Against this background, it is quite clear that civil society should be constantly vigilant and jealously defend its prerogatives and rights. In doing so, it should take advantage of the human rights mechanisms which can assist individuals and organizations in this vital task. Undoubtedly, the 10th anniversary of the Declaration on Human Rights Defenders should offer an opportunity to compare notes and fine tune strategies that can assist and strengthen civil society in its human rights work.
Conflict and other man-made calamities, as well as natural catastrophes, continue to engender mass people movement often within some of the very same countries that can least afford such upheavals. An opportunity for additional reflection on how to better retool our responses to this unremitting challenge presents itself with the celebrations of the 10th anniversary of the Guiding Principles on Internal Displacement. The 2005 World Summit, the largest gathering of heads of State and government in history, recognized that they provide an "important international framework for the protection of internally displaced persons.” Laudably, the principles have been integrated in numerous national and regional legislations and policies. Translated in more than 50 languages, they guide the action of national authorities, international organizations and NGOs working with IDPs. We must ensure that these principles are implemented uniformly and consistently at all times.

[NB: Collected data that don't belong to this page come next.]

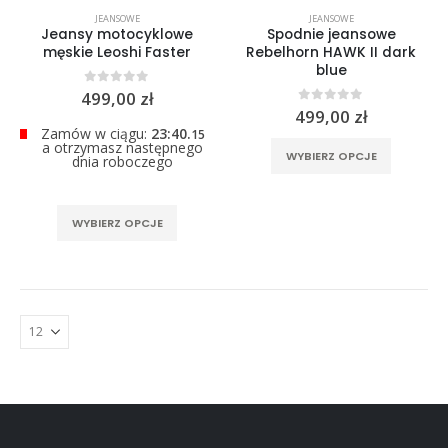
0
out of 5
JEANSOWE
JEANSOWE
299,00
zł
Jeansy motocyklowe
Spodnie jeansowe
męskie Leoshi Faster
Rebelhorn HAWK II dark
blue
0
out of 5
499,00
zł
0
out of 5
499,00
zł
Zamów w ciągu:
23:40.
15
a otrzymasz następnego
Ten
WYBIERZ OPCJE
dnia roboczego
produkt
ma
wiele
Ten
WYBIERZ OPCJE
wariantó
produkt
Opcje
ma
można
wiele
wybrać
wariantów.
na
Opcje
stronie
można
produktu
wybrać
na
stronie
produktu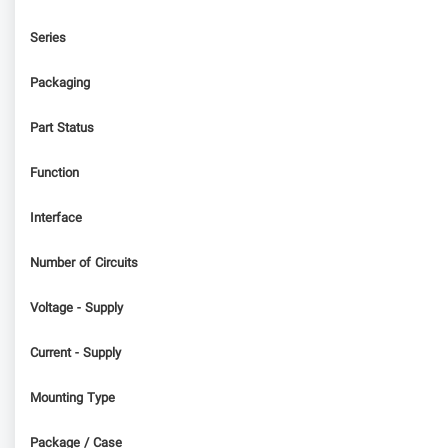
Series
Packaging
Part Status
Function
Interface
Number of Circuits
Voltage - Supply
Current - Supply
Mounting Type
Package / Case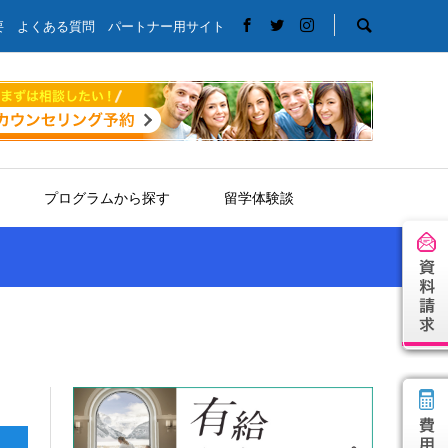
要
よくある質問
パートナー用サイト
プログラムから探す
留学体験談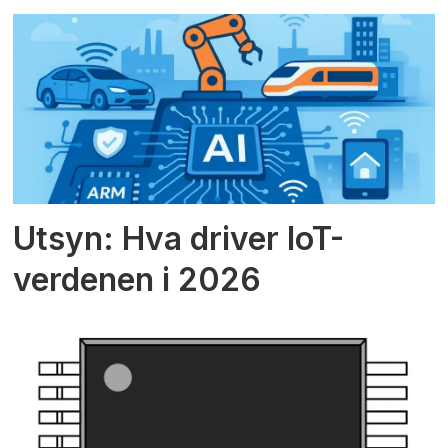
Utsyn: Hva driver IoT-
verdenen i 2026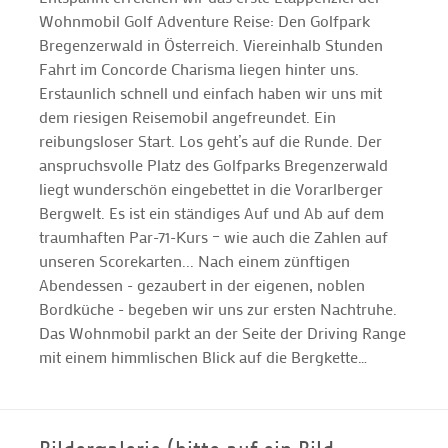
Wohnmobil Golf Adventure Reise: Den Golfpark
Bregenzerwald in Österreich. Viereinhalb Stunden
Fahrt im Concorde Charisma liegen hinter uns.
Erstaunlich schnell und einfach haben wir uns mit
dem riesigen Reisemobil angefreundet. Ein
reibungsloser Start. Los geht’s auf die Runde. Der
anspruchsvolle Platz des Golfparks Bregenzerwald
liegt wunderschön eingebettet in die Vorarlberger
Bergwelt. Es ist ein ständiges Auf und Ab auf dem
traumhaften Par-71-Kurs – wie auch die Zahlen auf
unseren Scorekarten... Nach einem zünftigen
Abendessen - gezaubert in der eigenen, noblen
Bordküche - begeben wir uns zur ersten Nachtruhe.
Das Wohnmobil parkt an der Seite der Driving Range
mit einem himmlischen Blick auf die Bergkette…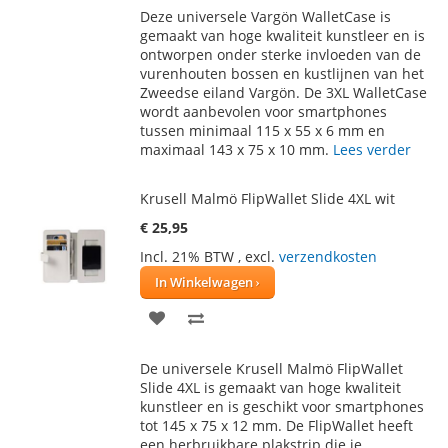
Deze universele Vargön WalletCase is
AAN
TE
gemaakt van hoge kwaliteit kunstleer en is
ontworpen onder sterke invloeden van de
VERLANGLIJST
VERGELIJKEN
vurenhouten bossen en kustlijnen van het
Zweedse eiland Vargön. De 3XL WalletCase
wordt aanbevolen voor smartphones
tussen minimaal 115 x 55 x 6 mm en
maximaal 143 x 75 x 10 mm.
Lees verder
Krusell Malmö FlipWallet Slide 4XL wit
€ 25,95
Incl. 21% BTW
,
excl.
verzendkosten
In Winkelwagen
VOEG
TOEVOEGEN
TOE
OM
De universele Krusell Malmö FlipWallet
AAN
TE
Slide 4XL is gemaakt van hoge kwaliteit
kunstleer en is geschikt voor smartphones
VERLANGLIJST
VERGELIJKEN
tot 145 x 75 x 12 mm. De FlipWallet heeft
een herbruikbare plakstrip die je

Many in this room are just back from Vienna where they took stock of 15 years of work that followed the World Conference on human rights. I am sure that important elements of that discussion will be reflected in the work ahead. Let me just recall here that the Vienna process led to the creation of the Office of the High Commissioner for Human Rights.
Sustained by the United Nations principles of impartiality, independence and integrity, I am determined to follow in the footsteps of my predecessors who envisaged and shaped their office as a springboard for the betterment and welfare of all and a place where all are given a fair audience.
These are a few of my preliminary thoughts, as yet uninformed by those in the system who have been dealing with these matters in much more detail. As the new High Commissioner for Human Rights, and as an individual who has in her life faced mighty challenges, I will spare no effort in the pursuit and advocacy of human rights. I know that in this extremely demanding task, I will be able to count on the assistance of many excellent colleagues and partners, as well as on the wisdom of the President of the Human Rights Council and of the Council’s members.